[What to work on]: Can you set down, word for word, the lines in the records below, starting at the line that contains "text D'où son" and ending at the line that contains "text Elle est constituée", with both of those lines included?

***** Material shown *****

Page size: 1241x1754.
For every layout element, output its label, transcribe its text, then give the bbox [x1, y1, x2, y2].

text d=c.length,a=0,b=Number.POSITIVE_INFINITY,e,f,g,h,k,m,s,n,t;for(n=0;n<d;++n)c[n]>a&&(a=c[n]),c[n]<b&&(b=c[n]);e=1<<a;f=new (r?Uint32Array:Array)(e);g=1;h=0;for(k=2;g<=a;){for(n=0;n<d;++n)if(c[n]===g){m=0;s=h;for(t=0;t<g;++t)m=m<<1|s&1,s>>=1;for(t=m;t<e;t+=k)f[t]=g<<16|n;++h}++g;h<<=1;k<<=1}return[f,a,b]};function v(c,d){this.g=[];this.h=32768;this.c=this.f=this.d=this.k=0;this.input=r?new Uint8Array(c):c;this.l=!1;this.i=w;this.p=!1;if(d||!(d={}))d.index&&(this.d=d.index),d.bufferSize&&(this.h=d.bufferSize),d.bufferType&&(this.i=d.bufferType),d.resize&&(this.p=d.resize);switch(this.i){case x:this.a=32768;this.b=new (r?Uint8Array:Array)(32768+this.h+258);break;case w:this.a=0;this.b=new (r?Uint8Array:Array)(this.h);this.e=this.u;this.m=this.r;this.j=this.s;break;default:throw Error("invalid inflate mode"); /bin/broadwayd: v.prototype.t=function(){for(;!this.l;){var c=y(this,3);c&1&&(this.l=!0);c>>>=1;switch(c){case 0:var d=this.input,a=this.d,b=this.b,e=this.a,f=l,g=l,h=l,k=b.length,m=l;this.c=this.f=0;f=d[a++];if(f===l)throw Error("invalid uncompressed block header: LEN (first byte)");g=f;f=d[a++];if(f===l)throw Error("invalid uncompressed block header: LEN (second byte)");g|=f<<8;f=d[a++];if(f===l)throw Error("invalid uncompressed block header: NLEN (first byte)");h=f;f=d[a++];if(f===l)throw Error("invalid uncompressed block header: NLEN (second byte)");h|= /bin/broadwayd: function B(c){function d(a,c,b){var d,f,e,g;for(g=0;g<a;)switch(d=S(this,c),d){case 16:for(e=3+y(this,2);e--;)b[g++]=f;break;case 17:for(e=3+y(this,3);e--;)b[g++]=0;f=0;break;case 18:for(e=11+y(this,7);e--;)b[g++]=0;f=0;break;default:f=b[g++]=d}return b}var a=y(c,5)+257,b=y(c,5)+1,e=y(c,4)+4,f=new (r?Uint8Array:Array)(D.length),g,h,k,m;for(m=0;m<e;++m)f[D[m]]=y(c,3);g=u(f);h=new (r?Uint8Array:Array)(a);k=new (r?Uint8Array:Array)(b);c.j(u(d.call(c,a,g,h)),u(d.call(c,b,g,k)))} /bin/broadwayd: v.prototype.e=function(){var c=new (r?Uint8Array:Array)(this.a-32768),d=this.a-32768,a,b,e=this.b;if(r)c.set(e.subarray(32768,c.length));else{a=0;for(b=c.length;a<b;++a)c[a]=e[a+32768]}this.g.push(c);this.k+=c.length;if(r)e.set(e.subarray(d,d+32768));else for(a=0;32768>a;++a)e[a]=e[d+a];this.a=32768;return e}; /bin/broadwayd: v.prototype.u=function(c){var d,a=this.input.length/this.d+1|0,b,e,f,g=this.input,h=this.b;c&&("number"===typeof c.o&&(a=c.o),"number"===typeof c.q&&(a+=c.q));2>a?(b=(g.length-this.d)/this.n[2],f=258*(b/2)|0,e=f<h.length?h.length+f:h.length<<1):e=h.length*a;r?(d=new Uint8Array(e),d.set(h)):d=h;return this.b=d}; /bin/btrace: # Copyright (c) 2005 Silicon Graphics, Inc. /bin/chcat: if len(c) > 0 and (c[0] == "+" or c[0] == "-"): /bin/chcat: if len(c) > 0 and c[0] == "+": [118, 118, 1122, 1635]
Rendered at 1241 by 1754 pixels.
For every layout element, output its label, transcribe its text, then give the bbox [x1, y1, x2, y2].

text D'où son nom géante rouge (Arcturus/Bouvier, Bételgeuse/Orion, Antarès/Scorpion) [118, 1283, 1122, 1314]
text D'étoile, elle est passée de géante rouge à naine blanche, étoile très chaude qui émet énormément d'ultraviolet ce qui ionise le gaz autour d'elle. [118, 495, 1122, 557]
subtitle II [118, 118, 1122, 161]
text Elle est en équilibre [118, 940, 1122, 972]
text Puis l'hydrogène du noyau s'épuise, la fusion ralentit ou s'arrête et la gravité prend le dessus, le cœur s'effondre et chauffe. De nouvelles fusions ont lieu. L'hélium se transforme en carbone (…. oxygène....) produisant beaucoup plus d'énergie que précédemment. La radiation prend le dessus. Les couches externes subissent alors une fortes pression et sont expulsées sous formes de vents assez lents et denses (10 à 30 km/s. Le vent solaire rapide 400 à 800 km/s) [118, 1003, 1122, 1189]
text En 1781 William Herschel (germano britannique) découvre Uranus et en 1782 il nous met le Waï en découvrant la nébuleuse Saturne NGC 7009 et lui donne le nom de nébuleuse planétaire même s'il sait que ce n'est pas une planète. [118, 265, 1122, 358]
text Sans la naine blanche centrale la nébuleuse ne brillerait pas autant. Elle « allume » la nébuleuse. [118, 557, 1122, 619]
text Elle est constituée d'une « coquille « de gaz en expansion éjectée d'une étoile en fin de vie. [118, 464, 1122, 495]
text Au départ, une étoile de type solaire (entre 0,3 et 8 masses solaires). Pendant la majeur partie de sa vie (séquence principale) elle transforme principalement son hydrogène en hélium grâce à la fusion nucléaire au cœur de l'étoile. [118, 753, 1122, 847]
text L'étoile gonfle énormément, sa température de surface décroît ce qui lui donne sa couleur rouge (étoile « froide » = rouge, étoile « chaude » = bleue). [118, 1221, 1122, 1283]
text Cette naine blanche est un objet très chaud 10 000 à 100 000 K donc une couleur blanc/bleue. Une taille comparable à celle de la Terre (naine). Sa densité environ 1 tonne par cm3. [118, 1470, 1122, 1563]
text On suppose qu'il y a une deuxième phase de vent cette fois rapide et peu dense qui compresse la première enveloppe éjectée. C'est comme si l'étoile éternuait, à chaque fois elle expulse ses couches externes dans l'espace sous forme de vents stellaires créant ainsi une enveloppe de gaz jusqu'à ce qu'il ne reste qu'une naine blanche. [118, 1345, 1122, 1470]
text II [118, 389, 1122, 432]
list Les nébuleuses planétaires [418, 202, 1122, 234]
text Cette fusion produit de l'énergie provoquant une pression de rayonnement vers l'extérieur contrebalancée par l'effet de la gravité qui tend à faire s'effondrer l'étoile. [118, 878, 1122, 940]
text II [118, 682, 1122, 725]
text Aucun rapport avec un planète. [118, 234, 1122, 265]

*****

[Solution for this task]:
text D'où son nom géante rouge (Arcturus/Bouvier, Bételgeuse/Orion, Antarès/Scorpion) [118, 1283, 1122, 1314]
text D'étoile, elle est passée de géante rouge à naine blanche, étoile très chaude qui émet énormément d'ultraviolet ce qui ionise le gaz autour d'elle. [118, 495, 1122, 557]
subtitle II [118, 118, 1122, 161]
text Elle est en équilibre [118, 940, 1122, 972]
text Puis l'hydrogène du noyau s'épuise, la fusion ralentit ou s'arrête et la gravité prend le dessus, le cœur s'effondre et chauffe. De nouvelles fusions ont lieu. L'hélium se transforme en carbone (…. oxygène....) produisant beaucoup plus d'énergie que précédemment. La radiation prend le dessus. Les couches externes subissent alors une fortes pression et sont expulsées sous formes de vents assez lents et denses (10 à 30 km/s. Le vent solaire rapide 400 à 800 km/s) [118, 1003, 1122, 1189]
text En 1781 William Herschel (germano britannique) découvre Uranus et en 1782 il nous met le Waï en découvrant la nébuleuse Saturne NGC 7009 et lui donne le nom de nébuleuse planétaire même s'il sait que ce n'est pas une planète. [118, 265, 1122, 358]
text Sans la naine blanche centrale la nébuleuse ne brillerait pas autant. Elle « allume » la nébuleuse. [118, 557, 1122, 619]
text Elle est constituée d'une « coquille « de gaz en expansion éjectée d'une étoile en fin de vie. [118, 464, 1122, 495]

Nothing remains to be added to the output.